Flu activity is ramping up in some parts of the country, even though the season so far has been milder than in recent years.
The Centers for Disease Control and Prevention advised clinicians to treat suspected influenza in high-risk outpatients with antiviral medications as soon as possible. Don’t wait for testing results, the agency says, because early antiviral treatment works best.
The H1N1 viruses (which caused a pandemic in 2009) have predominated in recent weeks, landing some young- to middle-aged adults in intensive care from a severe respiratory illness. Fatalities have been reported, the CDC said. This strain of the virus has been known to cause severe illness in children and young adults.
For treatment to start quickly, patients need to know when to go to the doctor for suspected influenza. Here are some guidelines for determining if you have the flu or just a cold.
Cold symptoms usually start with a sore throat. Nasal symptoms and a cough often show up around the fourth or fifth days, according to WebMD.com. Fever is possible with a cold, especially in children.
Flu symptoms come on suddenly. Fever and chills are common, along with muscle or body aches. Many flu patients also experience headaches and fatigue, according to the CDC.

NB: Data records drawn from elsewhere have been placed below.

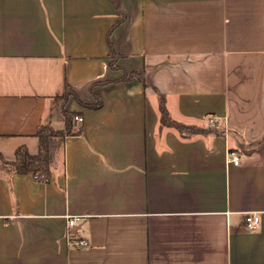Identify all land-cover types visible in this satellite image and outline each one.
<instances>
[{
    "label": "crops",
    "instance_id": "1",
    "mask_svg": "<svg viewBox=\"0 0 264 264\" xmlns=\"http://www.w3.org/2000/svg\"><path fill=\"white\" fill-rule=\"evenodd\" d=\"M113 1L0 0L3 159L37 152L67 84L102 100L69 98L83 133L49 182L0 171V264H264V0ZM159 94L174 120L224 134L160 130Z\"/></svg>",
    "mask_w": 264,
    "mask_h": 264
},
{
    "label": "trees",
    "instance_id": "2",
    "mask_svg": "<svg viewBox=\"0 0 264 264\" xmlns=\"http://www.w3.org/2000/svg\"><path fill=\"white\" fill-rule=\"evenodd\" d=\"M113 5L117 7L115 2L111 0ZM111 33L107 35V43L110 49V66L114 70L120 69L117 65L119 55L115 52L111 42ZM138 79L145 85L144 73L127 72L123 80ZM108 83V82H103ZM73 97L77 103L89 109H98L102 107V100L95 95L93 104H85L81 102L70 85L65 86V91L61 96L52 97L50 100V109L47 117L39 126L35 137L38 140V150L36 153H30L25 146H20L15 151L13 160L3 159L0 154V171L8 175L32 173L36 180L47 183L51 179L52 171L57 160L63 153L64 142L67 137L78 136L83 133V124L77 121L81 117L79 113H73L66 109L69 98ZM160 122L159 128L165 127L175 129L183 139H189L195 136L222 135L223 131L217 130L215 127L204 128L198 125H187L174 120L167 108L166 98L164 95H158ZM55 122H61L62 126L56 128ZM264 143V140L253 145L258 147Z\"/></svg>",
    "mask_w": 264,
    "mask_h": 264
},
{
    "label": "built area",
    "instance_id": "3",
    "mask_svg": "<svg viewBox=\"0 0 264 264\" xmlns=\"http://www.w3.org/2000/svg\"><path fill=\"white\" fill-rule=\"evenodd\" d=\"M77 121L79 122H83V118L82 117H78ZM228 162L232 163L234 165H238L240 163V158L235 154V153H230L229 157H228ZM78 218H70L68 220V228L71 229L73 227H75L76 222H77ZM261 223V218L258 214L253 213V214H247L245 216V224H246V228L247 230H255L259 227ZM72 234L69 233V236H71ZM76 244L78 246L81 247H86L89 245V243L86 240H77Z\"/></svg>",
    "mask_w": 264,
    "mask_h": 264
}]
</instances>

Fever of 101 degrees or above is the most likely indicator of the flu instead of a common cold. Headache and extreme exhaustion are also telltale signs of flu and less common in cold patients.
The best defense against both the cold and flu is vigilant hand washing and avoiding close contact with those who have symptoms of either illness. The flu vaccine is also proven effective in preventing the influenza.
In many cases, decongestants and pain relievers are the best remedy for symptoms of cold and flu. However, prescription antiviral drugs are available for some flu patients, especially in the early days of the illness. Check with a doctor for more information on this treatment.
Also watch for signs of ear infection (which can result from a lingering cold). Sinusitis, bronchitis and pneumonia can result from flu complications and can be life threatening in some patients.